Her mistake was that she’d drifted too close to him as she said it, as if he was a magnet and she was powerless to resist the pull. She remembered that, too. It had been like a tractor beam, that terrible compulsion. As if they were drawn together no matter what. Across the cavernous warehouse where she’d met him on that shoot. Across rooms, beds, showers. Wherever, whenever.
Ten years ago she’d thought that meant they were made for each other. She knew better now. Yet she still felt that draw.
Paige only flinched a little bit when he reached over and ran one of his elegant fingers in a soft crescent shape beneath her eye. It was such a gentle touch it made her head spin, especially when it was at such odds with that harsh look on his face, that ever-present gleam of furious gold in his gaze.
It took her one shaky breath, then another, to realize he’d traced the dark circle beneath her eye. That it wasn’t a caress at all.
It was an accusation.
“Liar,” he murmured, as if he was reciting an old poem, and there was no reason it should feel like a sharp blade stuck hard beneath her ribs. “But I expect nothing else from you.”
Bite your tongue, she ordered herself when she started to reply. Because she might have got herself into this mess, twice, but that didn’t mean she had to make it worse. She poured her feelings into the way she looked at him, and one corner of that hard, uncompromising mouth of his kicked up. Resignation, she thought. If they’d been different people she might have called it a kind of rueful admiration.
But this was Giancarlo, who despised her.
“Be ready at eight,” he told her gruffly.
“That could cover a multitude of sins.” So much for her vow of silence. Paige smiled thinly when his brows edged higher. “Be ready for what?”
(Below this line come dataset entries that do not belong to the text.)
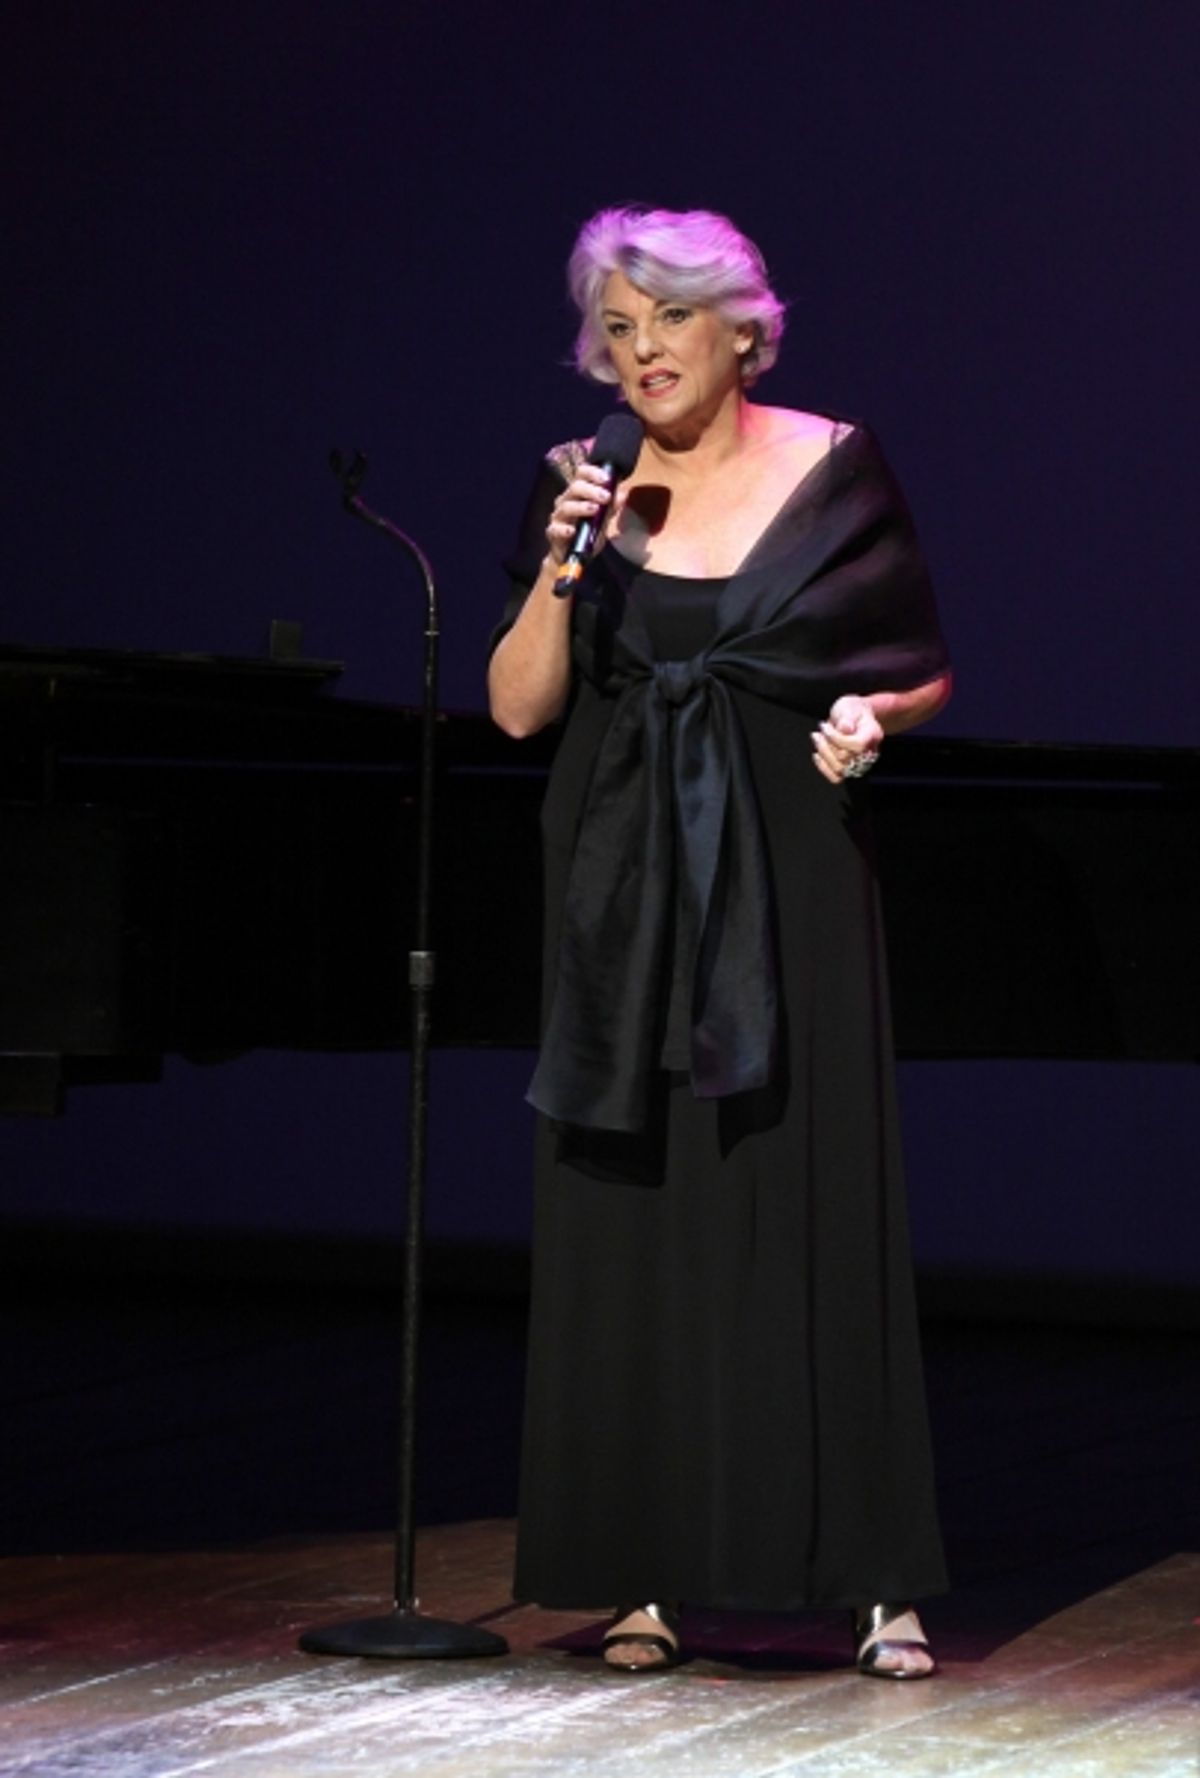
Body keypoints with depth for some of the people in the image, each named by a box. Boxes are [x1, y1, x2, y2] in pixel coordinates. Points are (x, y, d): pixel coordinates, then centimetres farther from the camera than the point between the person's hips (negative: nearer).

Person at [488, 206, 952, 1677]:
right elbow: (517, 708, 2)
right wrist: (563, 565, -12)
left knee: (815, 1210, -4)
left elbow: (927, 674, 7)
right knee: (630, 1222, 0)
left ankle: (876, 1580, -2)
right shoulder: (583, 485, 6)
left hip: (788, 882, -2)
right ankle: (647, 1575, 4)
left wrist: (875, 712, -14)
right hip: (625, 889, 2)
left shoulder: (833, 471, 1)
Giancarlo moved slightly then on the wide marble step, making her acutely aware of him. Of the width of his muscled shoulders, the long sweep of his chiseled torso. Of his strength, his heat. Reminding her how deadly he was, how skilled. How he’d been the only man she’d ever met, before or since, who had known exactly what buttons to push to turn her to jelly, and had. Again and again. He’d simply looked at her, everything else had disappeared and he’d known.
He still knew. She could see it in that heat that made his dark eyes gleam. She could feel it the way her body prickled with that same lick of fire, the way the worst of the flames tangled together deep in her belly.